Ângela Dias
Geometrias
10 de setembro – 1 de outubro 2017
Livraria Sá da Costa, Rua Garrett, 100-102, 1º andar, Chiado
Geometrias,
ou impressões digitais dos deuses
O tema da ruína tem sido recorrentemente tratado por artistas ao longo dos tempos, com particular insistência desde o Romantismo – abordado, muitas vezes, numa perspectiva ontológica, reflectindo sobre a fragilidade intrínseca do destino do homem neste mundo, reinterpretando, outras vezes, os vestígios sobreviventes de uma memória histórica elidida para todo o sempre no fio irrecuperável do tempo sucessivo e, mais recentemente, com o advento do modernismo, como reflexão ética sobre a praxis social ou, pura e simplesmente, enquanto jogo de desconstrução e reconstrução de novas harmonias e equilíbrios formais.
Relativamente à exposição de Ângela Dias, patente agora na galeria da Livraria Sá da Costa, intitulada Geometrias, o tema da ruína reaparece, como leitmotiv, em quase todos os trabalhos expostos, conjugando uma reflexão sobre o espaço habitado – quando articula a dicotomia entre interior e exterior – com a dimensão mais colorista, emocional e espontânea que a prática da aguarela reclama.

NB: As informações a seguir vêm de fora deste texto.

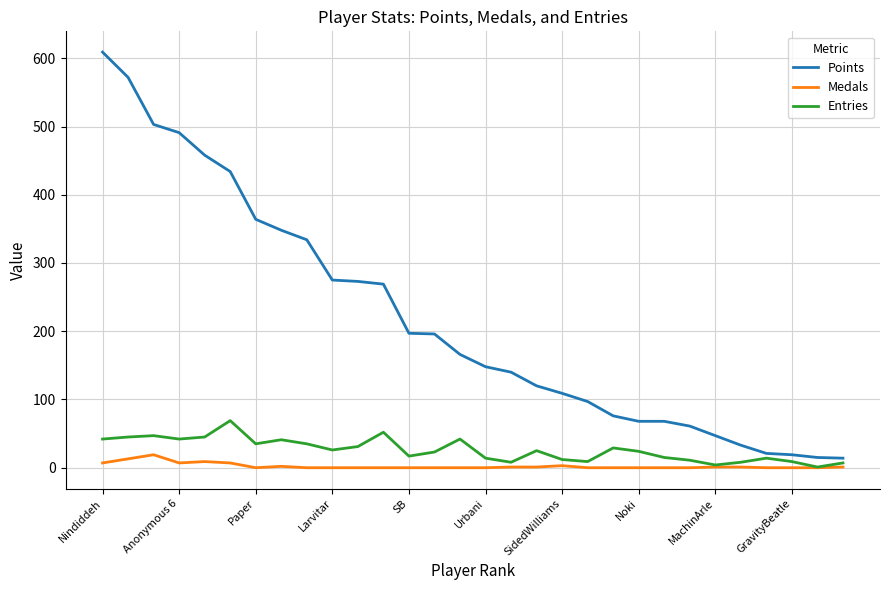

Which series has the widest spread of values?

Points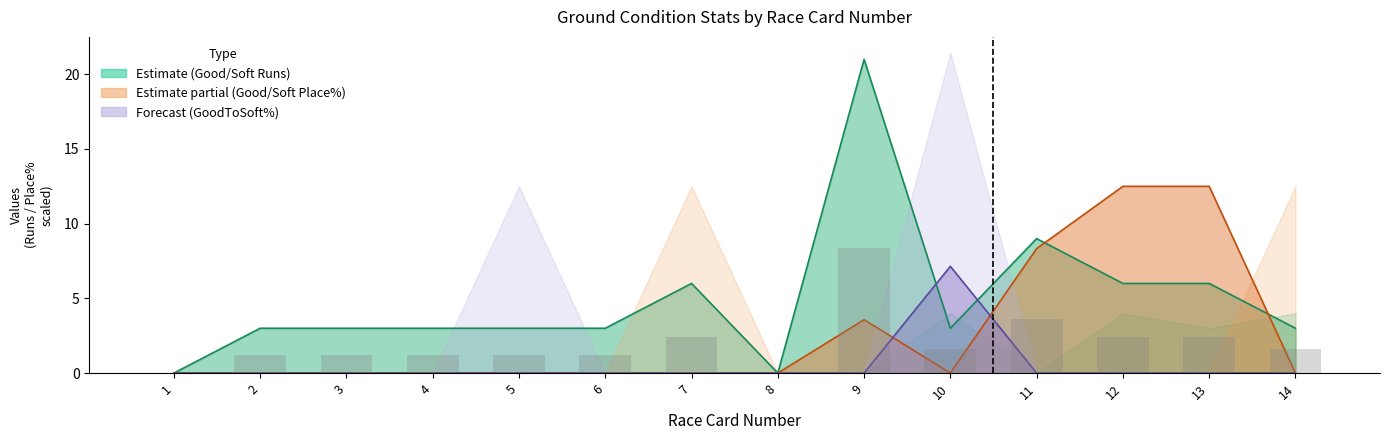

Reading left to right, transcribe all the data shown in this chart.

Soft Runs: 1=0.0	2=3.0	3=3.0	4=3.0	5=3.0	6=3.0	7=6.0	8=0.0	9=21.0	10=3.0	11=9.0	12=6.0	13=6.0	14=3.0
Soft Place%: 1=0.0	2=0.0	3=0.0	4=0.0	5=0.0	6=0.0	7=0.0	8=0.0	9=3.6	10=0.0	11=8.3	12=12.5	13=12.5	14=0.0
Good To Soft Win%: 1=0.0	2=0.0	3=0.0	4=0.0	5=0.0	6=0.0	7=0.0	8=0.0	9=0.0	10=7.1	11=0.0	12=0.0	13=0.0	14=0.0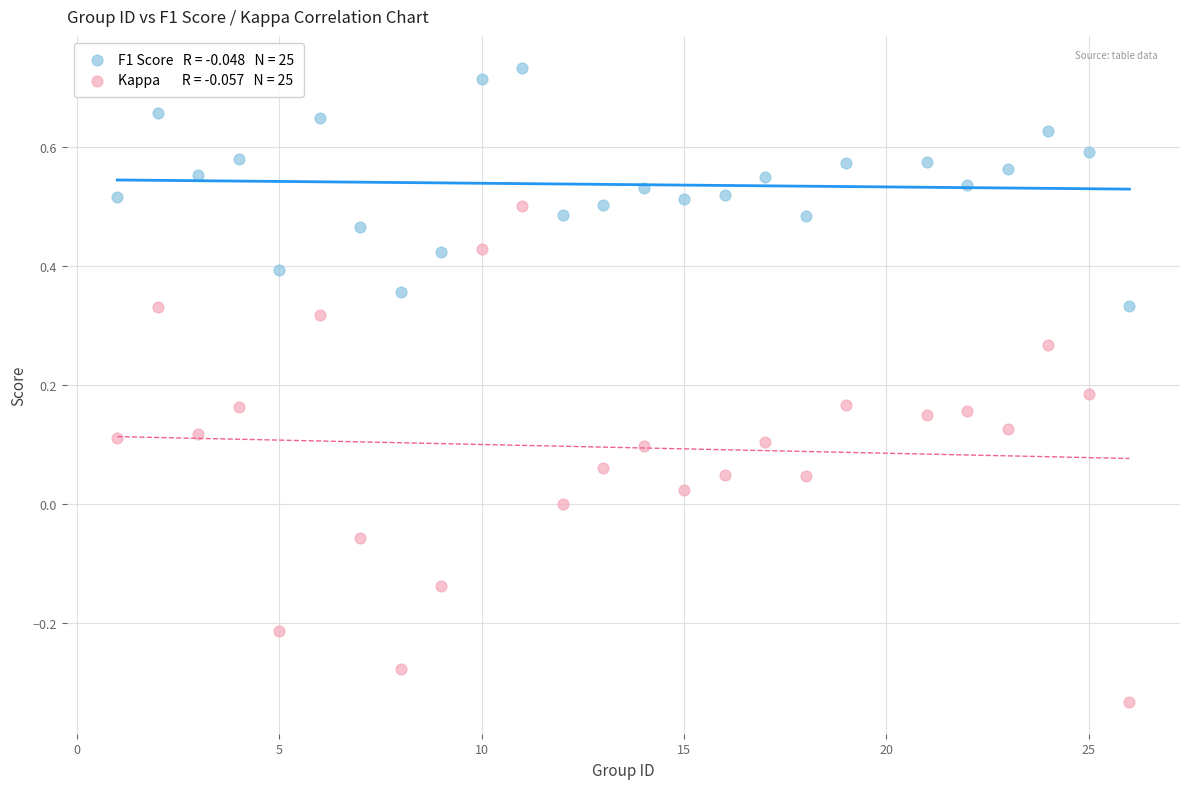

Across all data points, what is the range of X values (max minus min)?

25.0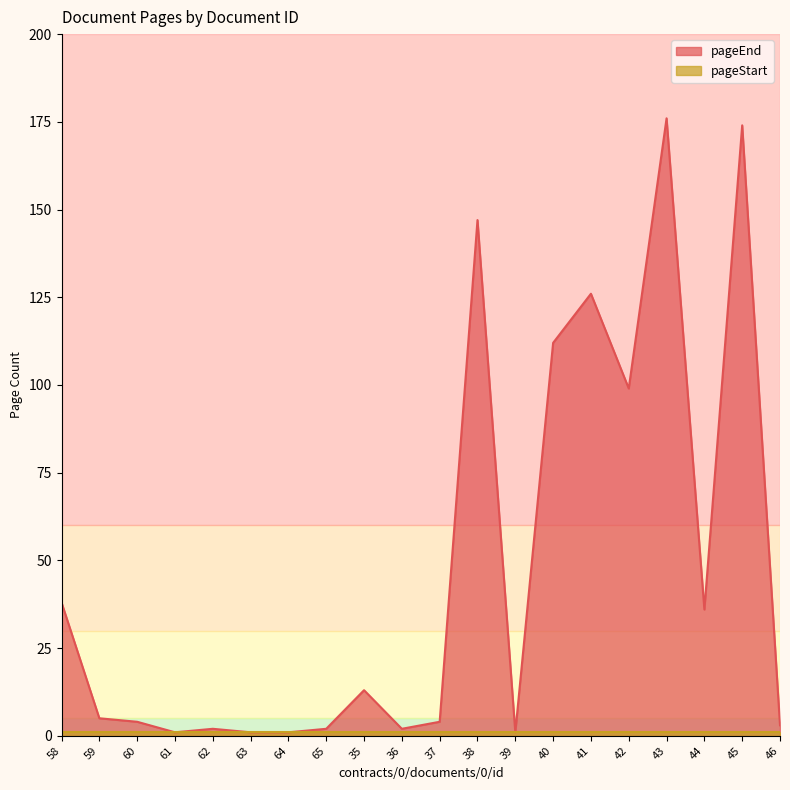

What position from the right is 60?

18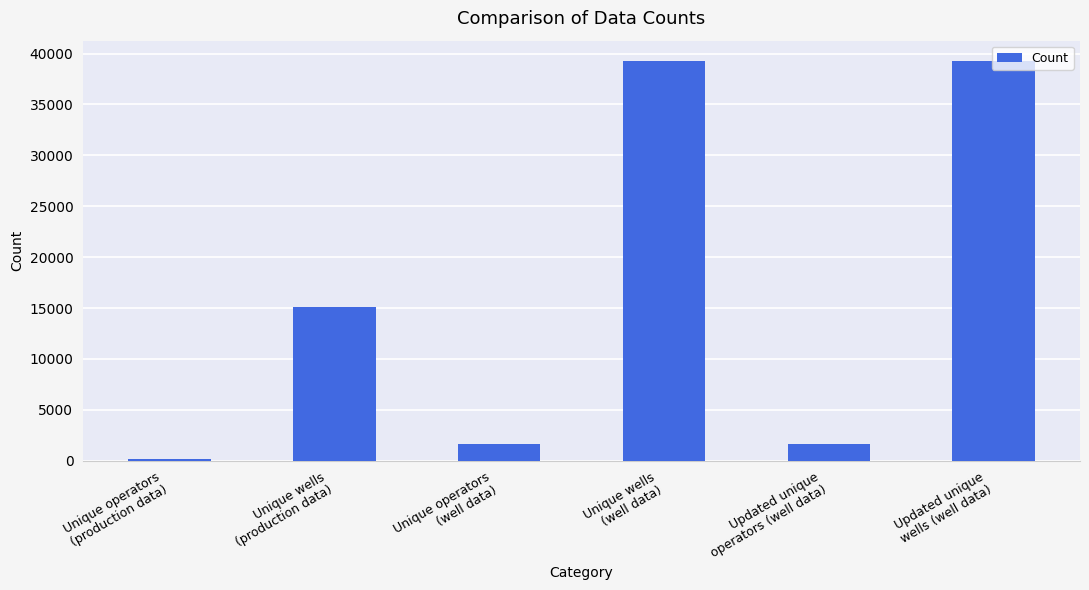

How many series are shown in this chart?

1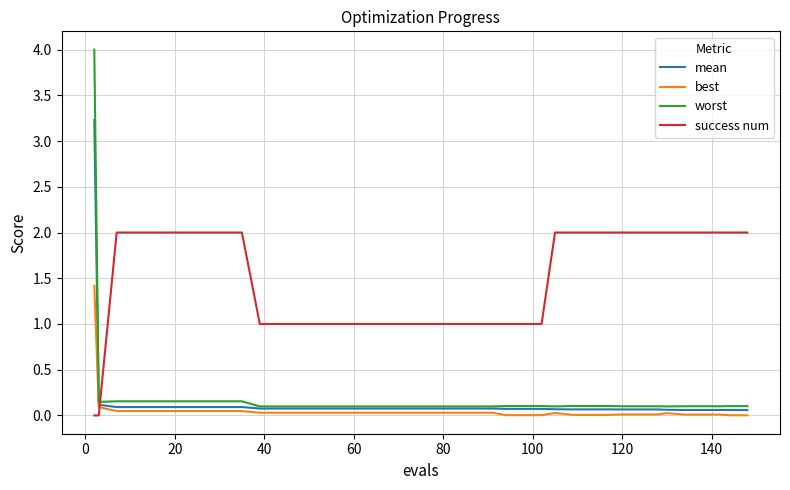

Which series has the largest total across all categories?

success num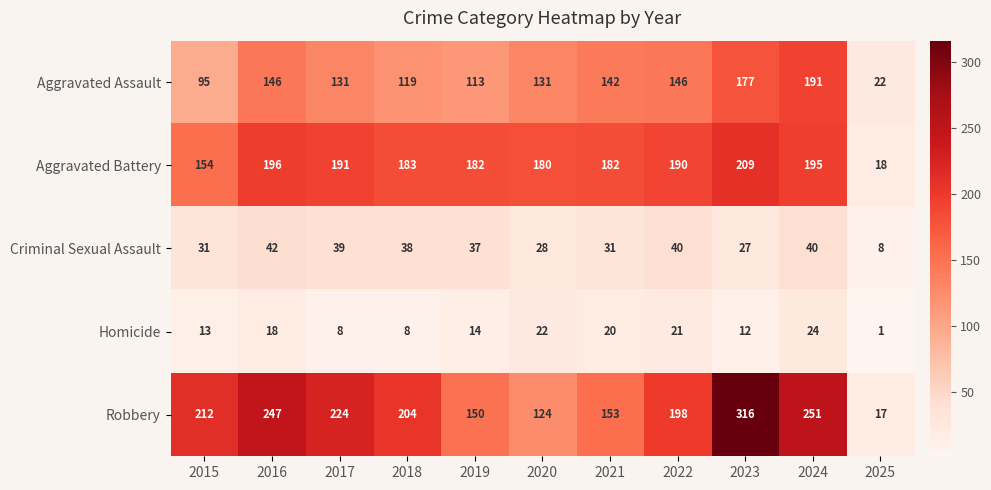

List the series in order of their peak value, highest first.

Robbery, Aggravated Battery, Aggravated Assault, Criminal Sexual Assault, Homicide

É uma exposição composta por desenhos e objectos. Desenhos feitos a lápis de carvão com aguarela e acrílico diluído. Objectos de esferovite desconstruídos e reconstruídos com cortes, montagens e aplicações de camadas de gesso ou massa. Objectos que se relacionam com os desenhos e vice-versa. Imagens desenhadas, fragmentos alusivos à casa, à ruína, à arquitectura e ao corpo, num diálogo figurativo e abstracto que, por ouro lado, nos transmite, no imediatismo do gesto e da cor translúcida que o acompanha, sensações à flor da pele, contradizendo o racionalismo formal que o título da exposição sugere. A ambivalência que definem entre o espaço habitado por um corpo que, afinal, ele mesmo, cativo e intranquilo, o redefine e altera, sujeitando-o à volúvel qualidade das sensações, confere a estes desenhos, a cada um deles, o estatuto de brevíssimas “impressões digitais dos deuses” – citando o poeta Joaquim Castro Caldas. Nem poderia ser de outro modo pois, como afirmou Paul Signac “uma aguarela deve ser um amontoado de flores e a rapidez de execução, a exiguidade do formato, permite-lhe também livrar-se dos detalhes que poderiam confundir a sensação”.